In sports psychology, physical self-concept is considered both a valued outcome variable and a mediating variable that facilitates the attainment of other valued outcomes like physical skills, health-related physical fitness, physical activity, exercise adherence in non-elite settings, and improved performance in elite sports. Marsh, Morin, and Parker (2015) demonstrated that the BFLPE exists with regard to physical concept. The study showed that class-average physical ability in physical fitness was negatively associated with physical self-concept.

==Relative year in school effect==
The relative year in school effect (RYiSE) is a frame-of-reference effect analogous to the big-fish-little-pond effect. Both the RYiSE and the BFLPE suggest that academic self-concept are formed in relation to those of other students in the school. While the BFLPE demonstrates specifically that class-average achievement is negatively related to academic self-concept (ASC), the RYiSE shows the effects of being one or more years ahead, or one or more years behind same-age classmates.
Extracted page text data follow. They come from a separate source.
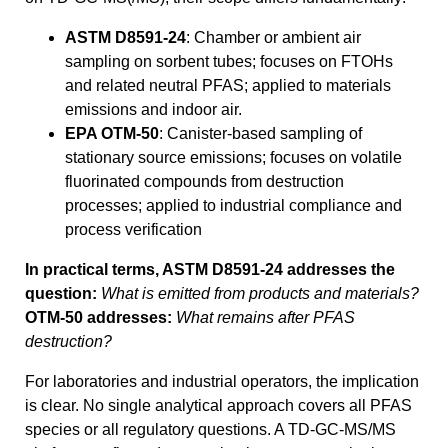
ASTM D8591-24
: Chamber or ambient air
sampling on sorbent tubes; focuses on FTOHs
and related neutral PFAS; applied to materials
emissions and indoor air.
EPA OTM-50
: Canister-based sampling of
stationary source emissions; focuses on volatile
fluorinated compounds from destruction
processes; applied to industrial compliance and
process verification
In practical terms, ASTM D8591-24 addresses the
question:
What is emitted from products and materials?
OTM-50 addresses:
What remains after PFAS
destruction?
For laboratories and industrial operators, the implication
is clear. No single analytical approach covers all PFAS
species or all regulatory questions. A TD-GC-MS/MS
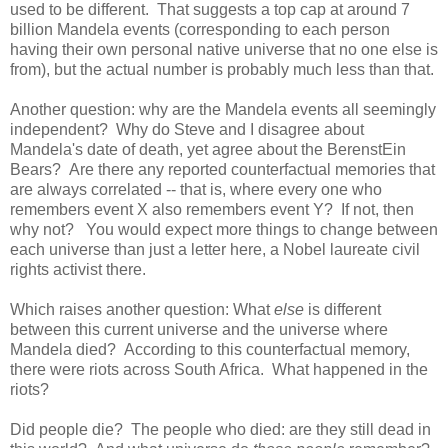
used to be different. That suggests a top cap at around 7
billion Mandela events (corresponding to each person
having their own personal native universe that no one else is
from), but the actual number is probably much less than that.
Another question: why are the Mandela events all seemingly
independent? Why do Steve and I disagree about
Mandela's date of death, yet agree about the BerenstEin
Bears? Are there any reported counterfactual memories that
are always correlated -- that is, where every one who
remembers event X also remembers event Y? If not, then
why not? You would expect more things to change between
each universe than just a letter here, a Nobel laureate civil
rights activist there.
Which raises another question: What
else
is different
between this current universe and the universe where
Mandela died? According to this counterfactual memory,
there were riots across South Africa. What happened in the
riots?
Did people die? The people who died: are they still dead in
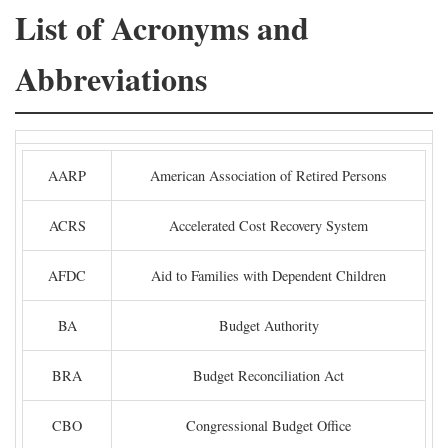
List of Acronyms and
Abbreviations
AARP
American Association of Retired Persons
ACRS
Accelerated Cost Recovery System
AFDC
Aid to Families with Dependent Children
BA
Budget Authority
BRA
Budget Reconciliation Act
CBO
Congressional Budget Office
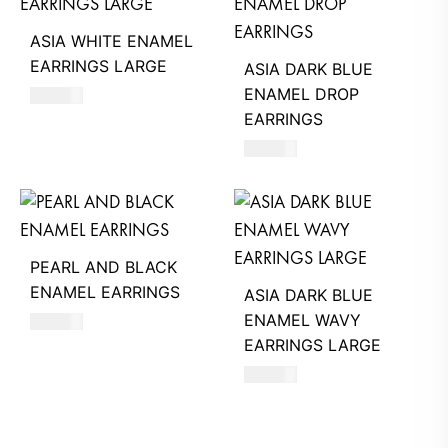
ASIA WHITE ENAMEL
EARRINGS LARGE
ASIA DARK BLUE
ENAMEL DROP
660
AED
EARRINGS
620
AED
PEARL AND BLACK
ENAMEL EARRINGS
ASIA DARK BLUE
ENAMEL WAVY
680
AED
EARRINGS LARGE
660
AED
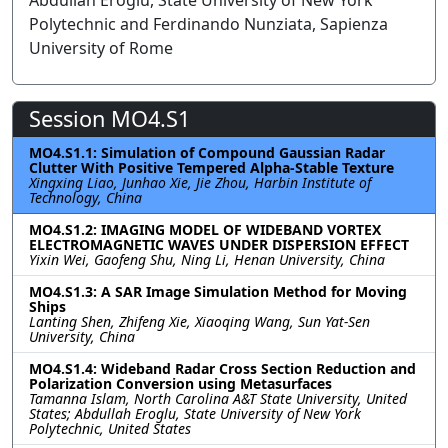
Abdullah Eroglu, State University of New York
Polytechnic and Ferdinando Nunziata, Sapienza
University of Rome
Session MO4.S1
MO4.S1.1: Simulation of Compound Gaussian Radar
Clutter With Positive Tempered Alpha-Stable Texture
Xingxing Liao, Junhao Xie, Jie Zhou, Harbin Institute of
Technology, China
MO4.S1.2: IMAGING MODEL OF WIDEBAND VORTEX
ELECTROMAGNETIC WAVES UNDER DISPERSION EFFECT
Yixin Wei, Gaofeng Shu, Ning Li, Henan University, China
MO4.S1.3: A SAR Image Simulation Method for Moving
Ships
Lanting Shen, Zhifeng Xie, Xiaoqing Wang, Sun Yat-Sen
University, China
MO4.S1.4: Wideband Radar Cross Section Reduction and
Polarization Conversion using Metasurfaces
Tamanna Islam, North Carolina A&T State University, United
States; Abdullah Eroglu, State University of New York
Polytechnic, United States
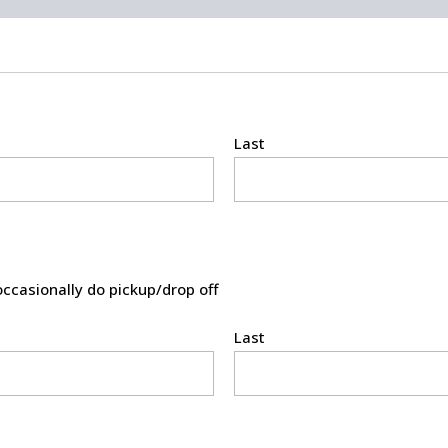
Last
occasionally do pickup/drop off
Last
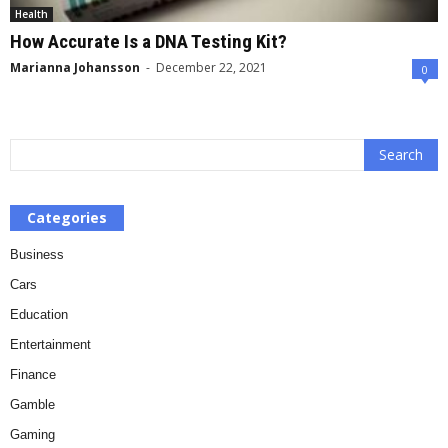
Health
How Accurate Is a DNA Testing Kit?
Marianna Johansson
-
December 22, 2021
0
Categories
Business
Cars
Education
Entertainment
Finance
Gamble
Gaming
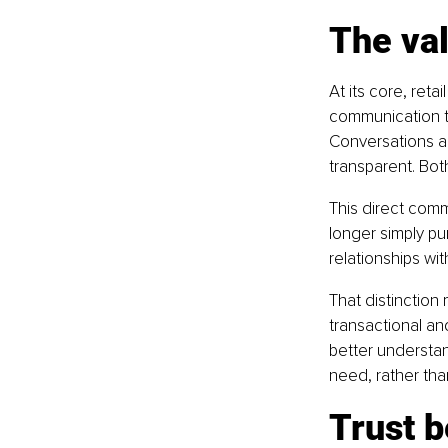
The val
At its core, reta
communication t
Conversations a
transparent. Bot
This direct comm
longer simply pu
relationships wit
That distinction
transactional an
better understan
need, rather tha
Trust b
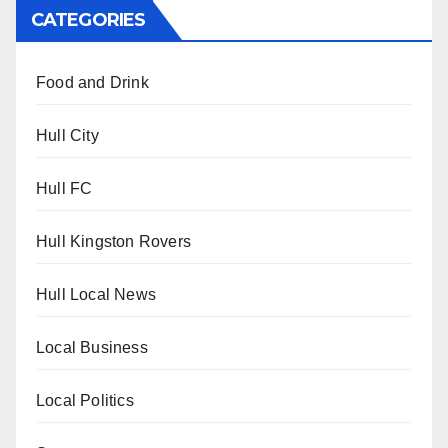
CATEGORIES
Food and Drink
Hull City
Hull FC
Hull Kingston Rovers
Hull Local News
Local Business
Local Politics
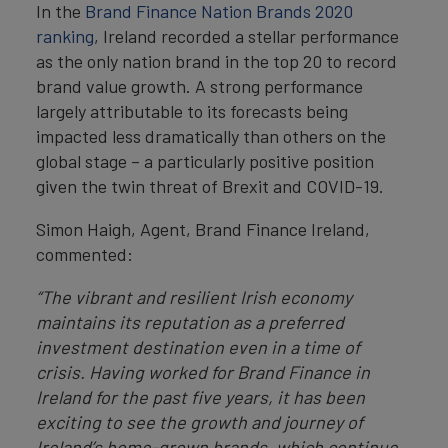
In the
Brand Finance Nation Brands 2020
ranking
, Ireland recorded a stellar performance
as the only nation brand in the top 20 to record
brand value growth. A strong performance
largely attributable to its forecasts being
impacted less dramatically than others on the
global stage – a particularly positive position
given the twin threat of Brexit and COVID-19.
Simon Haigh, Agent, Brand Finance Ireland,
commented:
“The vibrant and resilient Irish economy
maintains its reputation as a preferred
investment destination even in a time of
crisis. Having worked for Brand Finance in
Ireland for the past five years, it has been
exciting to see the growth and journey of
Ireland’s home-grown brands, which continue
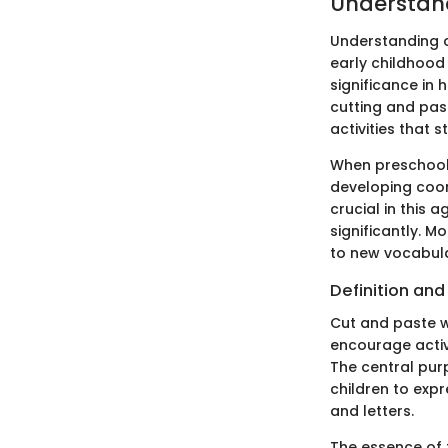
Understan
Understanding c
early childhood 
significance in 
cutting and pas
activities that s
When preschool c
developing coor
crucial in this 
significantly. 
to new vocabula
Definition an
Cut and paste w
encourage activ
The central pur
children to expr
and letters.
The essence of t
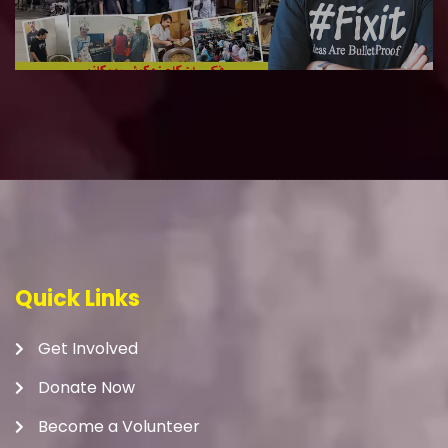
Quick Links
Get Involved
Donate Now
Become a Volunteer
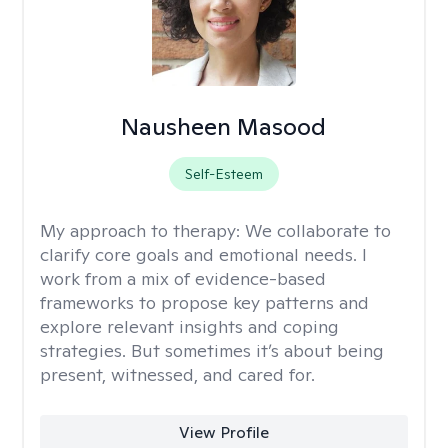
Nausheen Masood
Self-Esteem
My approach to therapy:
We collaborate to
clarify core goals and emotional needs. I
work from a mix of evidence-based
frameworks to propose key patterns and
explore relevant insights and coping
strategies. But sometimes it’s about being
present, witnessed, and cared for.
View Profile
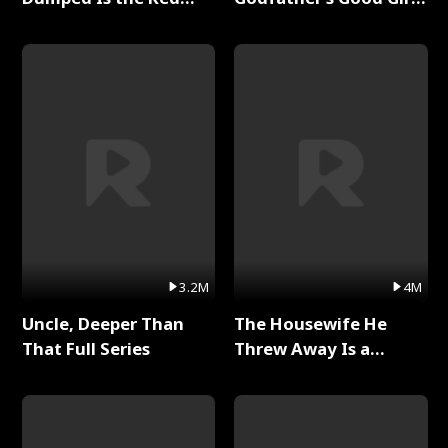
Dragon King Full Series
Full Series
3.2M
4M
Uncle, Deeper Than
The Housewife He
That Full Series
Threw Away Is a
Billionaire Full Series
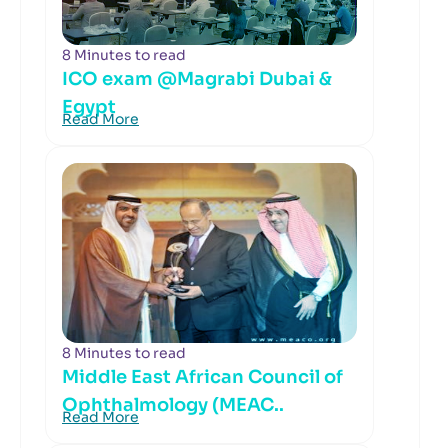
8 Minutes to read
ICO exam @Magrabi Dubai &
Egypt
Read More
8 Minutes to read
Middle East African Council of
Ophthalmology (MEAC..
Read More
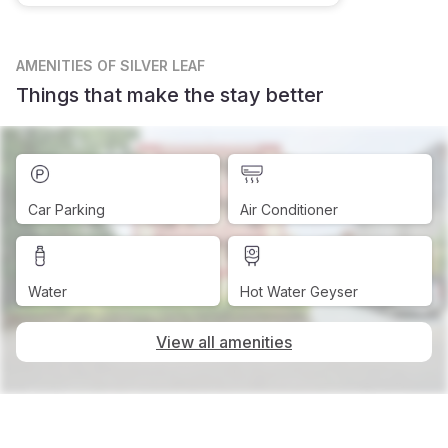
AMENITIES
OF SILVER LEAF
Things that make the stay better
Car Parking
Air Conditioner
Water
Hot Water Geyser
View all amenities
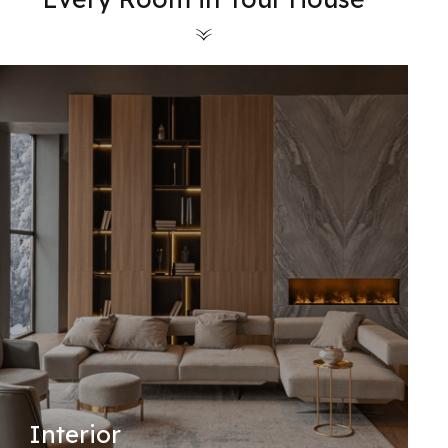
Interior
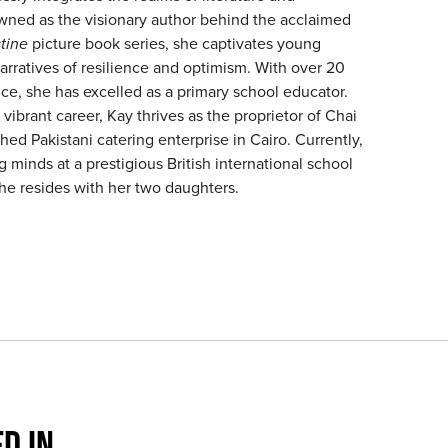
ned as the visionary author behind the acclaimed
tine
picture book series, she captivates young
arratives of resilience and optimism. With over 20
ce, she has excelled as a primary school educator.
 vibrant career, Kay thrives as the proprietor of Chai
shed Pakistani catering enterprise in Cairo. Currently,
minds at a prestigious British international school
she resides with her two daughters.
D IN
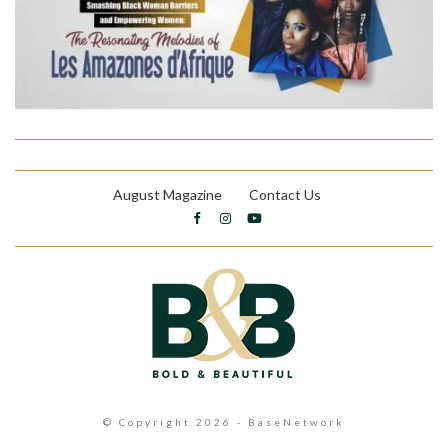
August Magazine
Contact Us
© Copyright 2026 - BaseNetwork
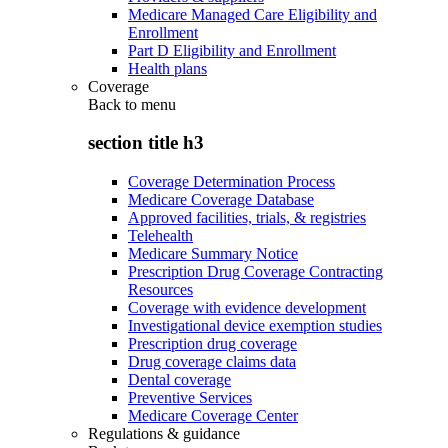
Medicare Managed Care Eligibility and
Enrollment
Part D Eligibility and Enrollment
Health plans
Coverage
Back to
menu
section title h3
Coverage Determination Process
Medicare Coverage Database
Approved facilities, trials, & registries
Telehealth
Medicare Summary Notice
Prescription Drug Coverage Contracting
Resources
Coverage with evidence development
Investigational device exemption studies
Prescription drug coverage
Drug coverage claims data
Dental coverage
Preventive Services
Medicare Coverage Center
Regulations & guidance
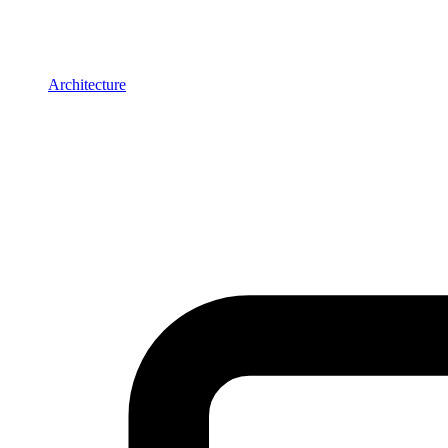
Architecture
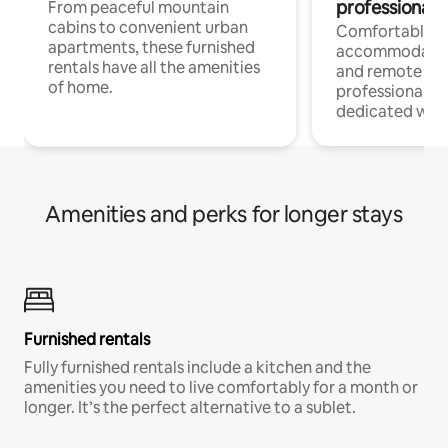
professionals
From peaceful mountain
cabins to convenient urban
Comfortable
apartments, these furnished
accommodatio
rentals have all the amenities
and remote wo
of home.
professionals w
dedicated work
Amenities and perks for longer stays
Furnished rentals
Fully furnished rentals include a kitchen and the
amenities you need to live comfortably for a month or
longer. It’s the perfect alternative to a sublet.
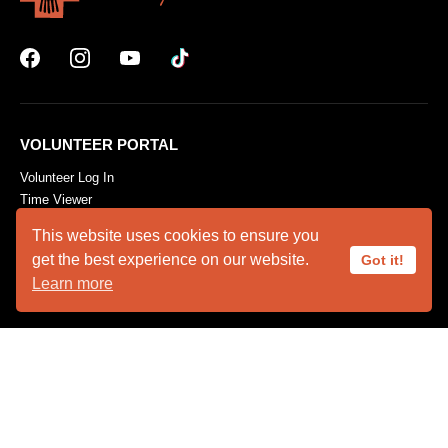
VOLUNTEER PORTAL
Volunteer Log In
Time Viewer
Volunteer Resources
This website uses cookies to ensure you
get the best experience on our website.
Got it!
Learn more
ABOUT US
Animal Ambassadors
Facility Rental
Plan Your Visit
Who We Are
SUPPORT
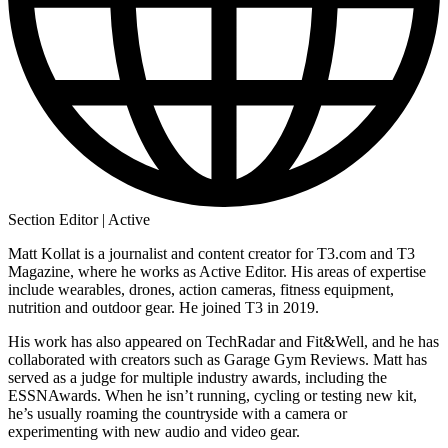
Section Editor | Active
Matt Kollat is a journalist and content creator for T3.com and T3
Magazine, where he works as Active Editor. His areas of expertise
include wearables, drones, action cameras, fitness equipment,
nutrition and outdoor gear. He joined T3 in 2019.
His work has also appeared on TechRadar and Fit&Well, and he has
collaborated with creators such as Garage Gym Reviews. Matt has
served as a judge for multiple industry awards, including the
ESSNAwards. When he isn’t running, cycling or testing new kit,
he’s usually roaming the countryside with a camera or
experimenting with new audio and video gear.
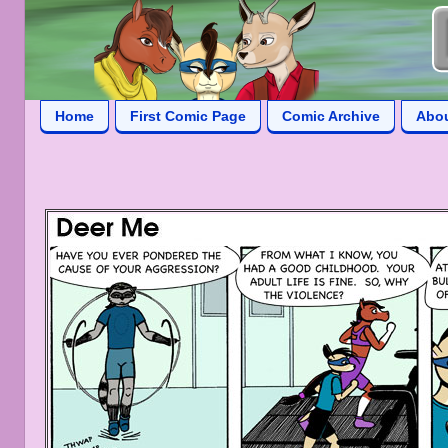
Home
First Comic Page
Comic Archive
Abo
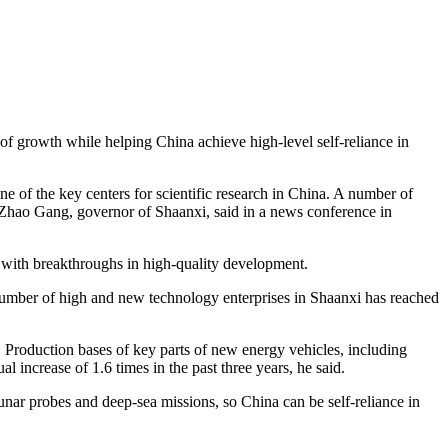
 of growth while helping China achieve high-level self-reliance in
one of the key centers for scientific research in China. A number of
, Zhao Gang, governor of Shaanxi, said in a news conference in
 with breakthroughs in high-quality development.
number of high and new technology enterprises in Shaanxi has reached
. Production bases of key parts of new energy vehicles, including
 increase of 1.6 times in the past three years, he said.
nar probes and deep-sea missions, so China can be self-reliance in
The social comparison theoretical models underlying the BFLPE seem to underlie the RYiSE too. In line with this model the effects of acceleration (starting early or skipping grades) on ASC should be negative while the effects of retention (starting late or repeating grades) on ASC should be positive. Marsh (2016) was the first to provide empirical support for the RYiSE as analogous to the BFLPE, based on the same underlying social comparison theory and frame-of-reference effects. The study showed that the RYiSE seems to be similarly generalizable too, reporting generalizability across 41 countries and across a host of individual student characteristics considered possible moderators of the RYiSE.

==Motivation theory==
Academic self-concepts (ASCs) are also a factor in motivation theory. Two leading motivation theorists include ASC as one of their principles of motivation. Competence beliefs have been shown to affect the value people assign to tasks. If a person is good at a particular task, he or she is more likely to enjoy it than they would be if they were not competent.